(Collected data entries)
━━━━
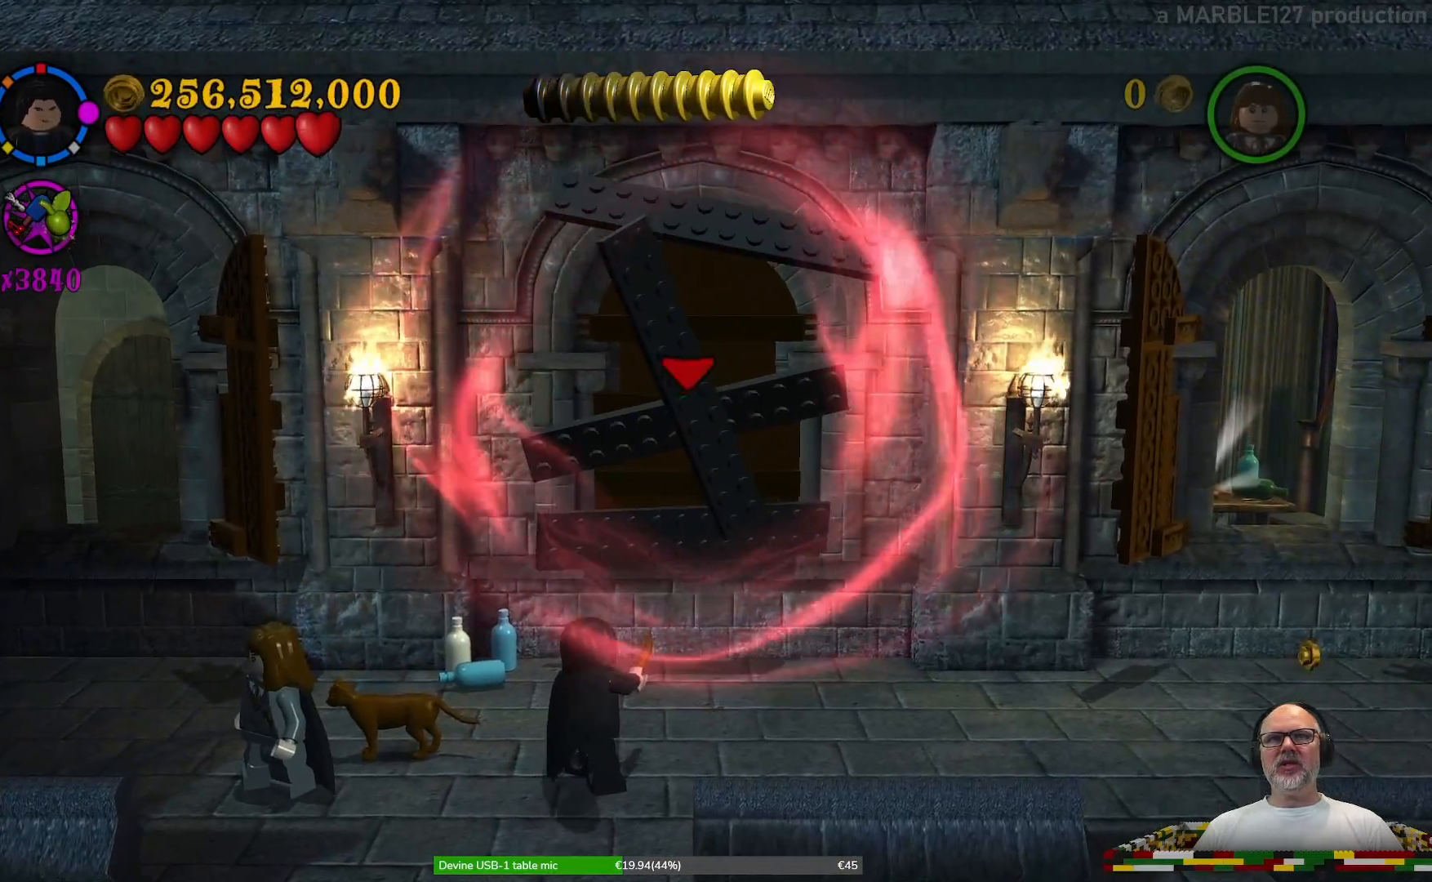
{"buttons": ["B"], "left_stick": "center", "right_stick": "center", "events": []}
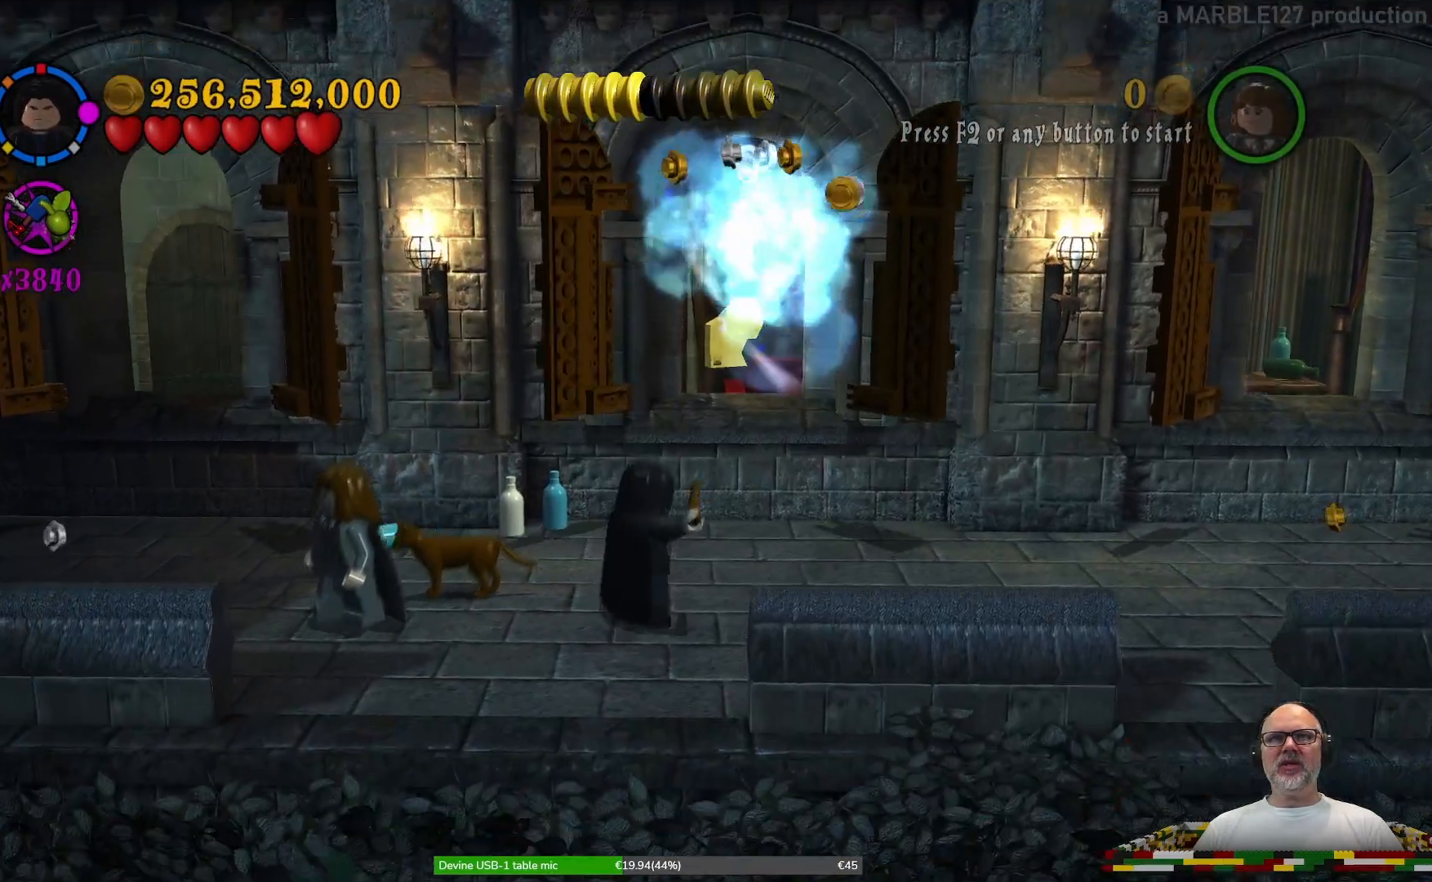
{"buttons": [], "left_stick": "up-right", "right_stick": "center", "events": [[267, "B", "up"], [400, "left_stick", "right"], [500, "left_stick", "up-right"]]}
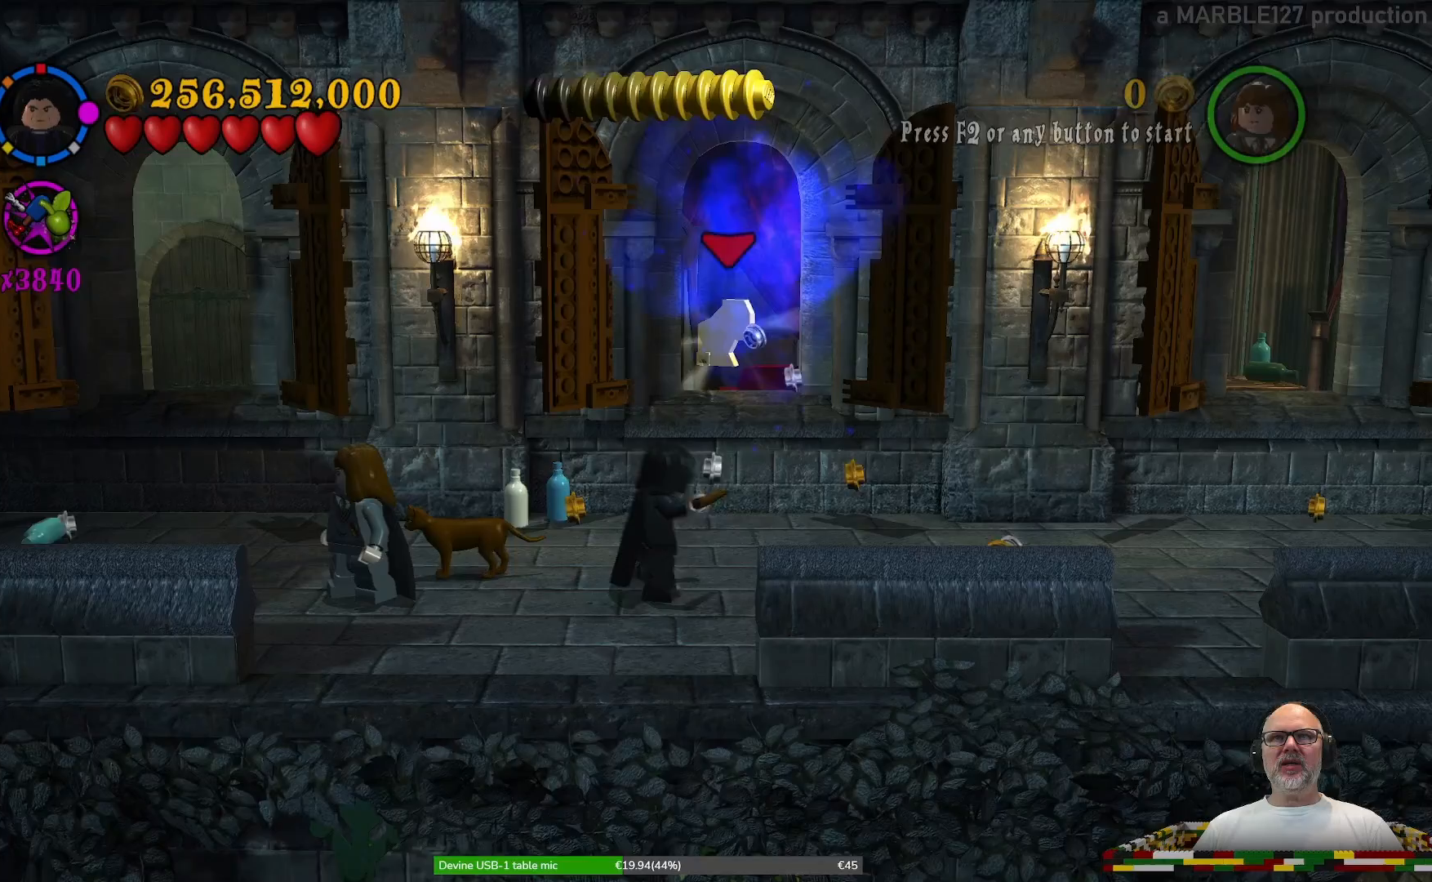
{"buttons": ["A"], "left_stick": "up", "right_stick": "center", "events": [[167, "left_stick", "up"], [433, "A", "down"]]}
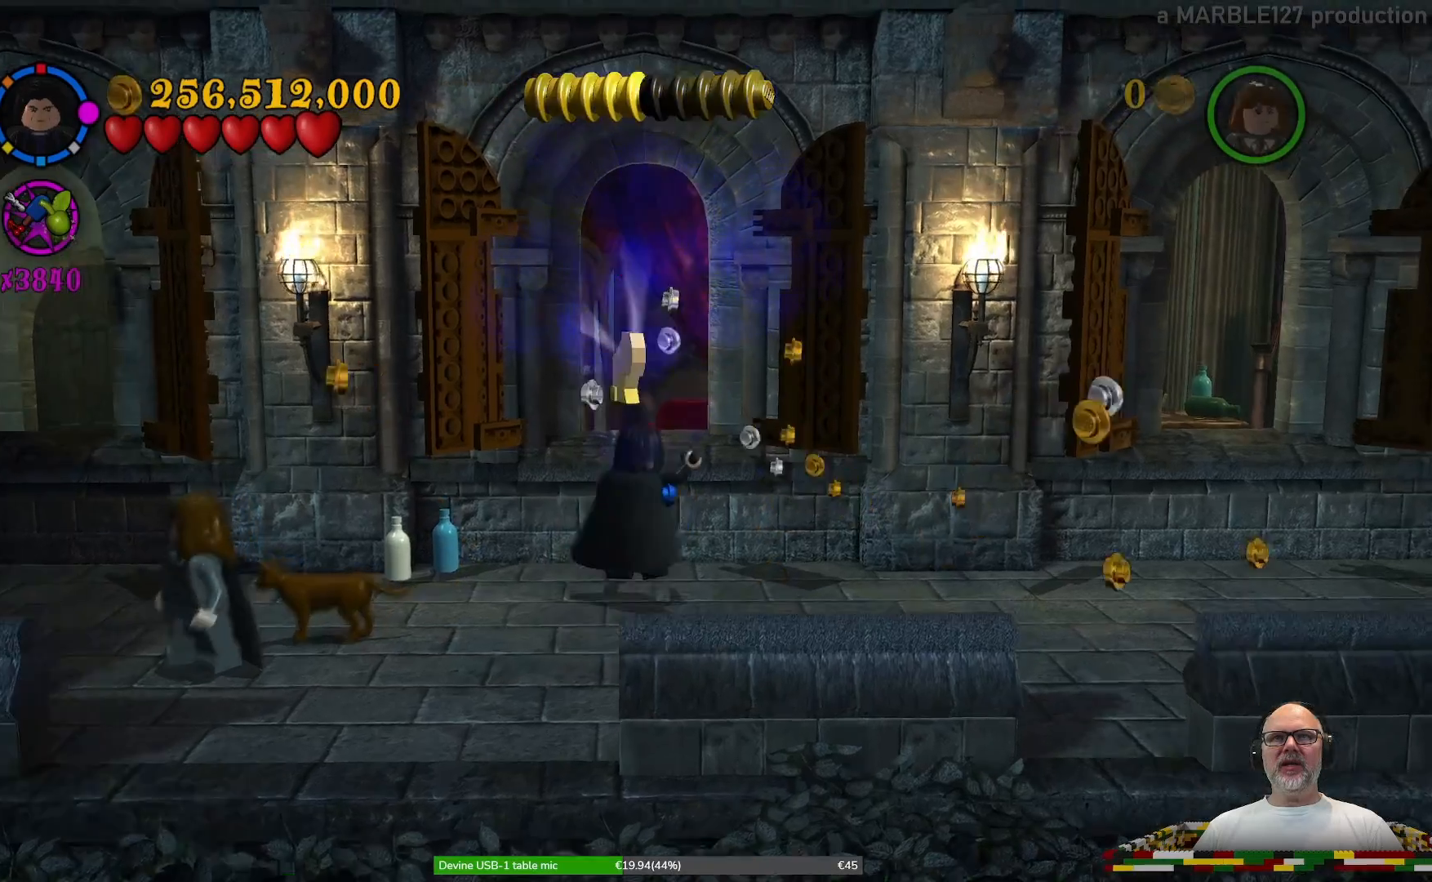
{"buttons": [], "left_stick": "up", "right_stick": "center", "events": [[167, "A", "up"]]}
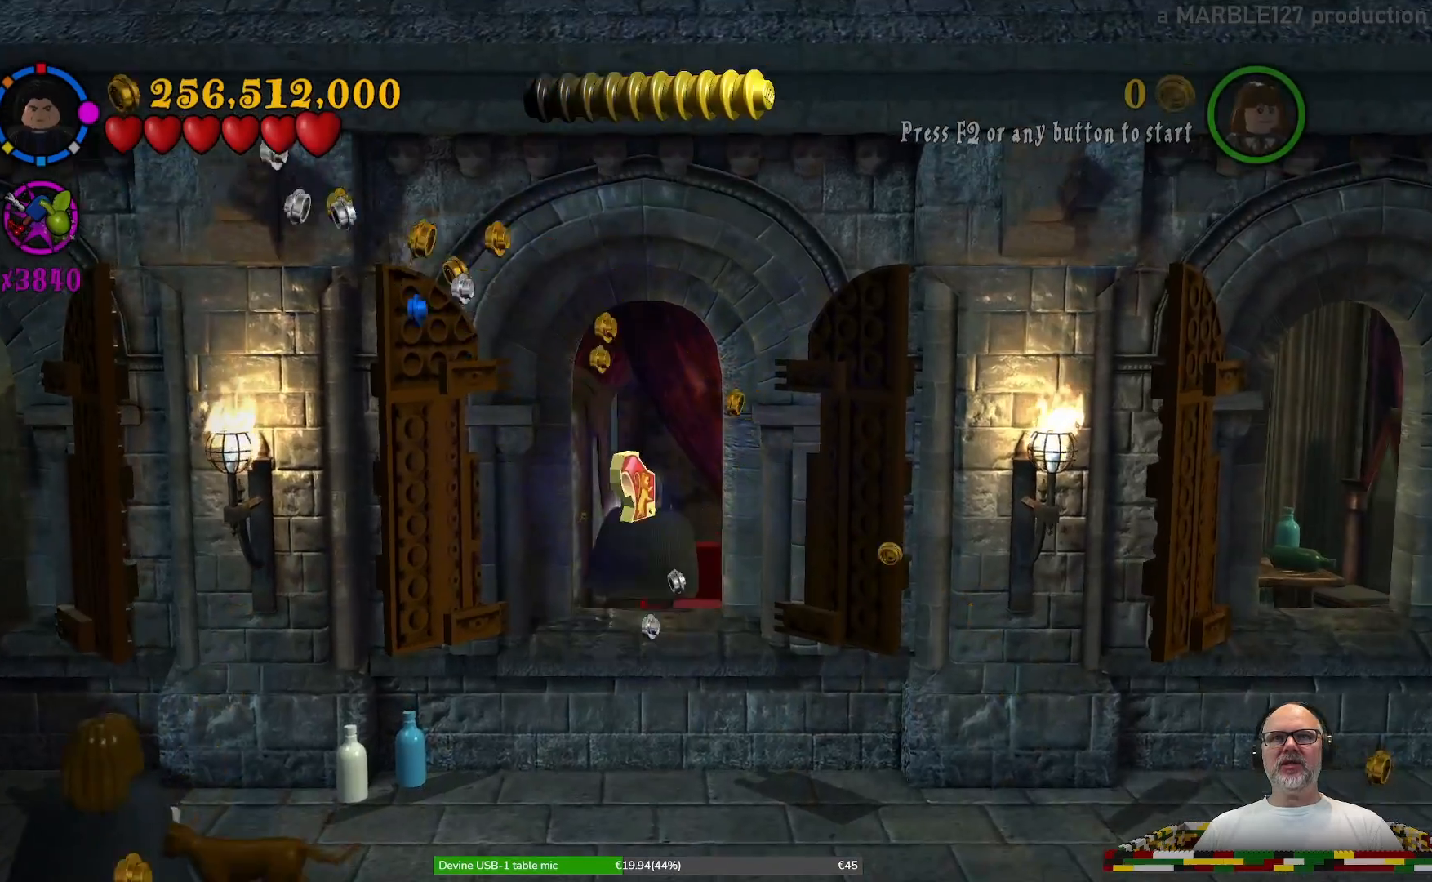
{"buttons": [], "left_stick": "up", "right_stick": "center", "events": []}
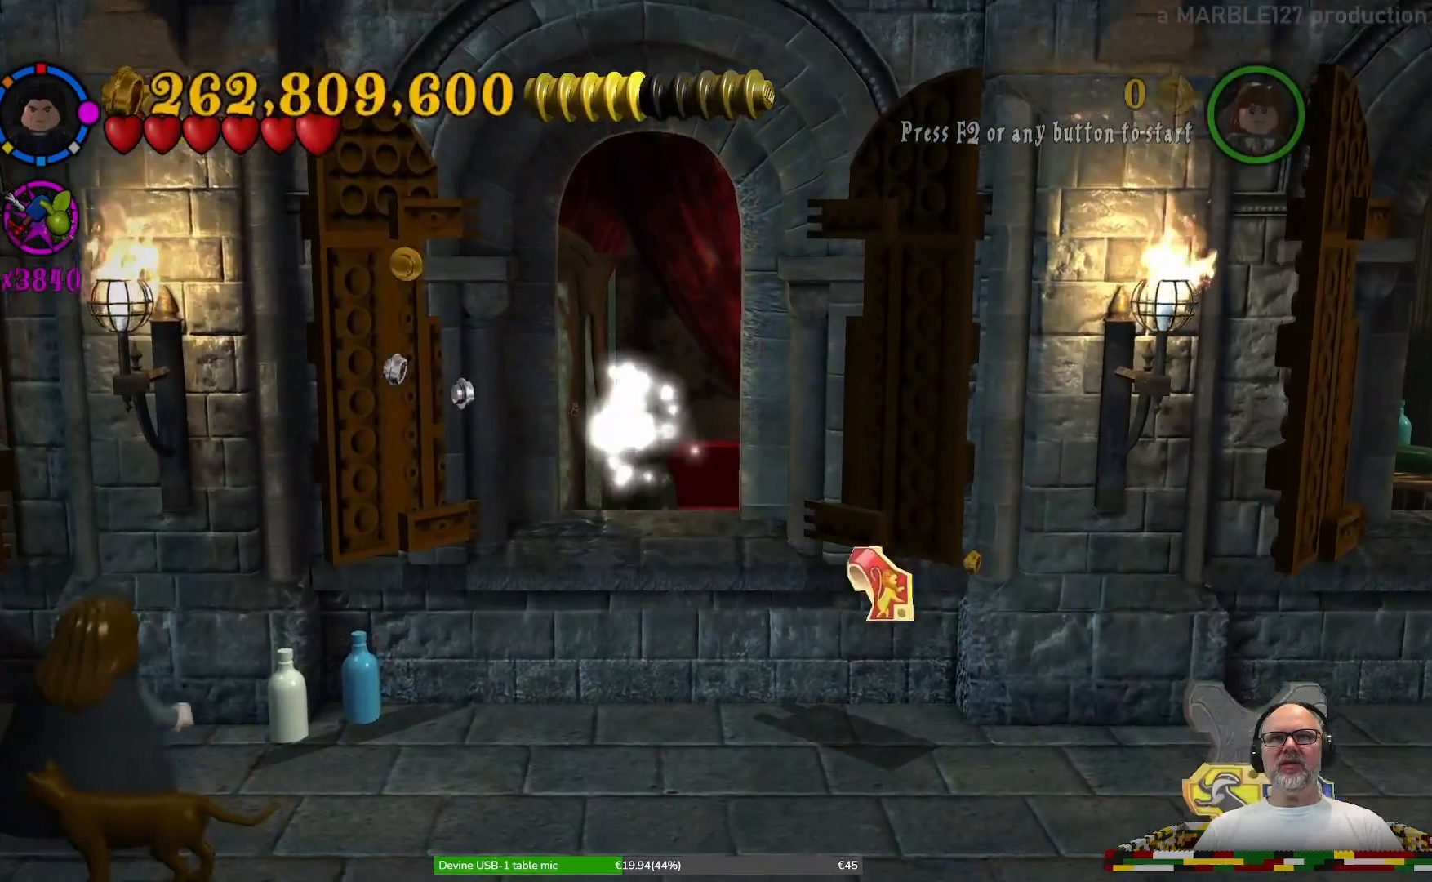
{"buttons": [], "left_stick": "center", "right_stick": "center", "events": [[267, "left_stick", "center"]]}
━━━━
- _WHAT THE EXERCISE ASKS_
Retype the data above verbatim, minus images.

- _OUTPUT FOR THIS TASK_
{"buttons": ["B"], "left_stick": "center", "right_stick": "center", "events": []}
{"buttons": [], "left_stick": "up-right", "right_stick": "center", "events": [[267, "B", "up"], [400, "left_stick", "right"], [500, "left_stick", "up-right"]]}
{"buttons": ["A"], "left_stick": "up", "right_stick": "center", "events": [[167, "left_stick", "up"], [433, "A", "down"]]}
{"buttons": [], "left_stick": "up", "right_stick": "center", "events": [[167, "A", "up"]]}
{"buttons": [], "left_stick": "up", "right_stick": "center", "events": []}
{"buttons": [], "left_stick": "center", "right_stick": "center", "events": [[267, "left_stick", "center"]]}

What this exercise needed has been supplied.